Here is the backtrace
#0 __vm_map (target_task=1, address=address@entry=0x1029cc4, size=size@entry=0, mask=mask@entry=0, anywhere=1, memory_object=memory_object@entry=0, offset=offset@entry=0,
copy=copy@entry=1, cur_protection=cur_protection@entry=1, max_protection=max_protection@entry=7, inheritance=inheritance@entry=1)
at /usr/src/eglibc-2.18/build-tree/hurd-i386-libc/mach/vm_map.c:56
#1 0x0118a3e8 in __mmap (addr=0x0, len=0, prot=4, flags=2, fd=-1, offset=0) at ../sysdeps/mach/hurd/mmap.c:145
#2 0x0804960d in __morestack_load_mmap ()

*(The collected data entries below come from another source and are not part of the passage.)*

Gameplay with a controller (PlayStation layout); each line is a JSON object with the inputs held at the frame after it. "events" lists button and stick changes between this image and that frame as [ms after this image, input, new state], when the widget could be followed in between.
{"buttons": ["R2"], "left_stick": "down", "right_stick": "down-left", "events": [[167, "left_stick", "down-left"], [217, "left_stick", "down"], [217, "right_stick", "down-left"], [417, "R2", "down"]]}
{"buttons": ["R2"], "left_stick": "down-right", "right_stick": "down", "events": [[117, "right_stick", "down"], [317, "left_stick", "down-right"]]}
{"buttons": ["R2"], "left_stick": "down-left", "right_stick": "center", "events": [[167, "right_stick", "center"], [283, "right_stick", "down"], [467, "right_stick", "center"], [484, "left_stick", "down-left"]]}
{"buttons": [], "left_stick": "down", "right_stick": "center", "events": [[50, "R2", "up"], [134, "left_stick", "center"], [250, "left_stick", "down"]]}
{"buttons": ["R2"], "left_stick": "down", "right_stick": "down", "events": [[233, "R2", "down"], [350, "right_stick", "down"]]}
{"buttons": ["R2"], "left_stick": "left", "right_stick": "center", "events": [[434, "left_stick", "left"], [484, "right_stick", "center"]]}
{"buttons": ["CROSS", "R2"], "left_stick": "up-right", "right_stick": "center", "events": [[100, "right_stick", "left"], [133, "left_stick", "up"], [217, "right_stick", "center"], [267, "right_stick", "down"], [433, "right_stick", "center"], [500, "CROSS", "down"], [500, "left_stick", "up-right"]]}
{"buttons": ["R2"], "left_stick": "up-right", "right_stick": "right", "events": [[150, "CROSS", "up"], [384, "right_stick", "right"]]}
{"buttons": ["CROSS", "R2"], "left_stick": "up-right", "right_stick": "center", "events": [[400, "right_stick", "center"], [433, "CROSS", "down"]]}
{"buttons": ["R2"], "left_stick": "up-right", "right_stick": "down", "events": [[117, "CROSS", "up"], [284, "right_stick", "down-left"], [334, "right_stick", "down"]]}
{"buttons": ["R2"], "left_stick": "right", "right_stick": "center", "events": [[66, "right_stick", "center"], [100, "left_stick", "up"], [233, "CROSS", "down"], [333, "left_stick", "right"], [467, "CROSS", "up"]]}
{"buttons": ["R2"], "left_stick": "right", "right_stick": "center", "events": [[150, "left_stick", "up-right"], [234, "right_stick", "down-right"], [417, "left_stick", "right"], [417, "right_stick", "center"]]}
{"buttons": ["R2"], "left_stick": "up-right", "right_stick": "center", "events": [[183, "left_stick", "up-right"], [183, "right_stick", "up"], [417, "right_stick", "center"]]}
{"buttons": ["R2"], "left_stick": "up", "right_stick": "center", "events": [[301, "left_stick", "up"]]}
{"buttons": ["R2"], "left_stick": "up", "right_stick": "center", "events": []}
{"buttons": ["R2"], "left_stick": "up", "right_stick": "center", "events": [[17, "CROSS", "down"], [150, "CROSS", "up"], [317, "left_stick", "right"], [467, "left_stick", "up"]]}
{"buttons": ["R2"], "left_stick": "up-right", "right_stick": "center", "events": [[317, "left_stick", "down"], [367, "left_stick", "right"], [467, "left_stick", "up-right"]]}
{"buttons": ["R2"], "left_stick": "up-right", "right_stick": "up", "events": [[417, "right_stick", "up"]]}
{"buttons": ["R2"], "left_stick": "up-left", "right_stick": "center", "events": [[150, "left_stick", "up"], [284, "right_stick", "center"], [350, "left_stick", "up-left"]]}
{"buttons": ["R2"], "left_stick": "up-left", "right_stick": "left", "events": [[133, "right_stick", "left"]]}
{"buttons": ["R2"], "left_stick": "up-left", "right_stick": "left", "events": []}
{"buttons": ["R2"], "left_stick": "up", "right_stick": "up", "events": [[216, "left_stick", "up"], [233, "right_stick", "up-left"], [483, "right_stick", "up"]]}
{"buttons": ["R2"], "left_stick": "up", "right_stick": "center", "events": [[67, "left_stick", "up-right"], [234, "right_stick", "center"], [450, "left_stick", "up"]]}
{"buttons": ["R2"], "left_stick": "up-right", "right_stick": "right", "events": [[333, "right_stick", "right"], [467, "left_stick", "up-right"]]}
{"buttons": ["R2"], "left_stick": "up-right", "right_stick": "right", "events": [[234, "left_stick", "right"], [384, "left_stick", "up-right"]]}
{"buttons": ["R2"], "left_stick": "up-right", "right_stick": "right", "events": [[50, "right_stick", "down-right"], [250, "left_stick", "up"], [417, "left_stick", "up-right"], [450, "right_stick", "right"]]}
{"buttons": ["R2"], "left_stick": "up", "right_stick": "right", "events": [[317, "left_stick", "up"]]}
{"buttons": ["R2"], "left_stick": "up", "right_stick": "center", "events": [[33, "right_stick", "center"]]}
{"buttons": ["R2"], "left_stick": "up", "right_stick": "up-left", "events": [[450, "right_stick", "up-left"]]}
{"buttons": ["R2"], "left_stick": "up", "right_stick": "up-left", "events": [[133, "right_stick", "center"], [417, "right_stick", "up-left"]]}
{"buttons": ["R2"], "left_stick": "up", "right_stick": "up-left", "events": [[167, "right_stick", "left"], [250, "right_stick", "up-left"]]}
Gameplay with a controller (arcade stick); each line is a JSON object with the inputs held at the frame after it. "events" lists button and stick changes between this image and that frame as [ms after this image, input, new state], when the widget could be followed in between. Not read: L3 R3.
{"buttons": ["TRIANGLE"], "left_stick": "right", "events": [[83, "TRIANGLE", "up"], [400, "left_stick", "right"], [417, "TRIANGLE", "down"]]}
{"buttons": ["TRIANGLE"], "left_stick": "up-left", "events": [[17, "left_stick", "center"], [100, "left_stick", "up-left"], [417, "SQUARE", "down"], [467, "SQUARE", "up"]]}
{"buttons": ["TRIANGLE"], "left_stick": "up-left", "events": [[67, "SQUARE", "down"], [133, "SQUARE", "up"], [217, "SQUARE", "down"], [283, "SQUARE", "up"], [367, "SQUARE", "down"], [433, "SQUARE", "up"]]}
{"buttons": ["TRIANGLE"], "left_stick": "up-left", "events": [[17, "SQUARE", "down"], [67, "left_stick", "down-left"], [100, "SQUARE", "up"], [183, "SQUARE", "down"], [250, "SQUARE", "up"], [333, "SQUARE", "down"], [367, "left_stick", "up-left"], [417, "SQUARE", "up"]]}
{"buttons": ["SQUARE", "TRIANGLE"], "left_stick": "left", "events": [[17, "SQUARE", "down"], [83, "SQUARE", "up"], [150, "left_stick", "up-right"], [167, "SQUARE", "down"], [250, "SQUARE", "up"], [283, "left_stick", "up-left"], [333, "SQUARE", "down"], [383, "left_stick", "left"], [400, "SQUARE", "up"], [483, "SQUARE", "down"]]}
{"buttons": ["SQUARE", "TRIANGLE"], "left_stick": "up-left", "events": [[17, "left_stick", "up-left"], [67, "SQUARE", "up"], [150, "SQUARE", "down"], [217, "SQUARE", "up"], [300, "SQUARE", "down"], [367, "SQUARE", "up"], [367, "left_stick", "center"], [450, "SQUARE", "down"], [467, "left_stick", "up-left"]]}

#3 0x08049d12 in __libc_csu_init ()
#4 0x010b4671 in __libc_start_main (main=0x80489dd <main>, argc=1, argv=0x1029de4, init=0x8049cc0 <__libc_csu_init>, fini=0x8049d30 <__libc_csu_fini>, rtld_fini=0xfb90 <_dl_fini>,
stack_end=0x1029ddc) at libc-start.c:246
#5 0x08048901 in _start ()
It's indeed:
/* This function is called at program startup time to make sure that
mmap, munmap, and getpagesize are resolved if linking dynamically.
We want to resolve them while we have enough stack for them, rather
than calling into the dynamic linker while low on stack space. */
void
__morestack_load_mmap (void)
{
/* Call with bogus values to run faster. We don't care if the call
fails. Pass __MORESTACK_CURRENT_SEGMENT to make sure that any
TLS accessor function is resolved. */
mmap (__morestack_current_segment, 0, PROT_READ, MAP_ANONYMOUS, -1, 0);
mprotect (NULL, 0, 0);
munmap (0, getpagesize ());
}
Yes...
So, do we really want to let munmap poke a hole at address 0 and thus
let further vm_map() return address 0?